What we’ve seen of Richie Sexson this year looks like a vast improvement over the 2007 model that hit just .205/.295/.399, as he’s currently hitting .244/.392/.463 for the Mariners. That’s a .220 Isolated Power, which is fine as long as you hit around .250 or up, but is not very useful when you hit .205. The .392 OBP is where I want to focus, though, because that’s the product of a walk rate almost twice that of last year’s 10.5 percent mark. Sexson is walking in 19.6 percent of his plate appearances, a spike that has me worried when coupled with his strikeout rate of 34.1 percent. Sexson is making contact in under half of his plate appearances, and he’s popped up as often as he’s hit a liner so far this year.

Sexson is also having trouble with everything that isn’t straight or thrown near the middle of the plate, which makes me think that the 33-year-old is having bat speed issues. The spike in walk and strikeout rates coupled with this makes a convincing case to watch for this potential trend. In addition, his batting average is guaranteed to fall if he doesn’t stop striking out at this rate, as his .320 BABIP is a product of small-sample luck, since he’s only hit liners at a 15 percent clip, continuing last year’s dip from the average and Sexson’s career rates.

It’s a little early to clear room on your roster for the return of Richie Sexson. Based on the numbers, don’t be shocked if we see Sexson’s average fall due to BABIP regression, his OBP dip due to pitchers challenging his bat speed, and his slugging suffer from the drop in mistake offerings down the heart of the plate. Chances are good Sexson isn’t going to be worth the effort, but keep an eye on the strikeout and walk rates to see if they even out.

These numbers take on a different meaning when you are looking at a younger player who is obviously not going through the same aging and bat speed issues these veterans are. In the case of Edwin Encarnacion, we have a 25-year-old hitting .171/.356/.343. The OBP is obviously solid, though the chances of a .180 point difference between average and on-base are not realistic over the course of the season. His Isolated Power of .171 is decent for third base, but he will need to boost his batting average before you see that power manifested in his line.

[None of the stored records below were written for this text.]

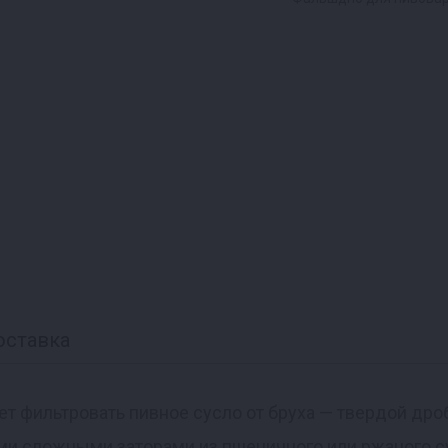
оставка
т фильтровать пивное сусло от бруха — твердой дро
ыми сложными заторами из пшеничного или ржаного с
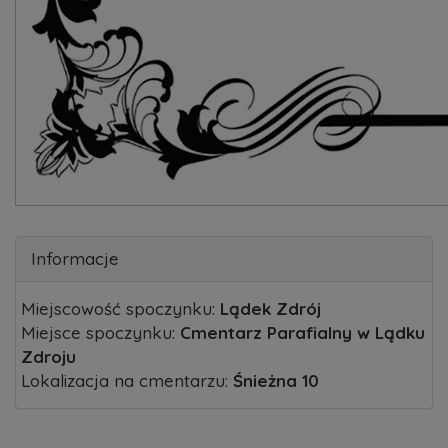
Informacje
Miejscowość spoczynku:
Lądek Zdrój
Miejsce spoczynku:
Cmentarz Parafialny w Lądku
Zdroju
Lokalizacja na cmentarzu:
Śnieżna 10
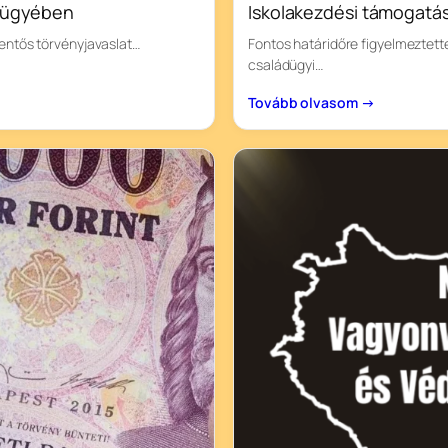
s ügyében
Iskolakezdési támogatás: 
lentős törvényjavaslat…
Fontos határidőre figyelmeztett
családügyi…
Tovább olvasom →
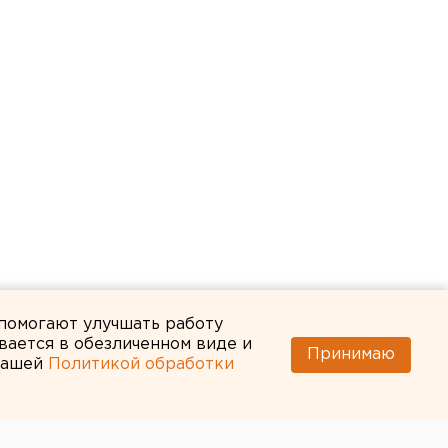
 помогают улучшать работу
вается в обезличенном виде и
Принимаю
 нашей
Политикой обработки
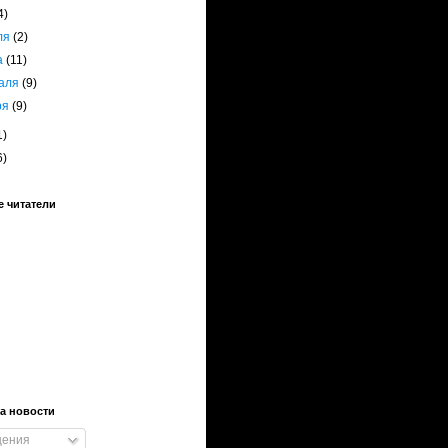
4)
ля
(2)
а
(11)
аля
(9)
ря
(9)
1)
6)
 читатели
а новости
ения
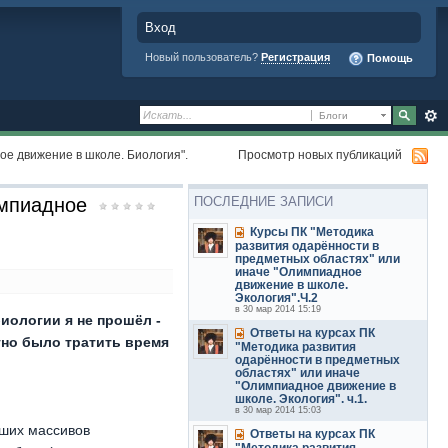
Вход
Новый пользователь?
Регистрация
Помощь
Блоги
е движение в школе. Биология".
Просмотр новых публикаций
импиадное
ПОСЛЕДНИЕ ЗАПИСИ
Курсы ПК "Методика
развития одарённости в
предметных областях" или
иначе "Олимпиадное
движение в школе.
Экология".Ч.2
в 30 мар 2014 15:19
биологии я не прошёл -
Ответы на курсах ПК
стно было тратить время
"Методика развития
одарённости в предметных
областях" или иначе
"Олимпиадное движение в
школе. Экология". ч.1.
в 30 мар 2014 15:03
ьших массивов
Ответы на курсах ПК
"Методика развития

So far, Encarnacion has ten walks versus six hits. Two of those hits were homers, and the rest have been singles. His BABIP is just .160, well off his career rate of .307. Based on his batted-ball data, it looks as if the right-hander is having trouble squaring up on the ball; his liner rate is just 7.4 percent, and he’s hitting grounders on almost 56 percent of his batted balls. With his strikeout and walk numbers as high as they are, he’s certainly seeing enough pitches; now he just needs to pull the trigger on the right ones. He did hit .289/.356/.438 last year, which was pretty close to his expected numbers. His .323 BABIP was 16 points higher than it should have been according to his 18.7 liner rate, but that’s not a huge deal, especially for a young player who is supposed to improve as he hits his peak years.

It’s early to panic about Encarnacion on a talent level; he’s just 25 years old, and all he needs to do is hit a few more singles and cut his strikeouts down to previous rates. Encarnacion looks like a player who is just going through a rough stretch with base hits to start the season, rather than a guy who can’t handle major league pitching.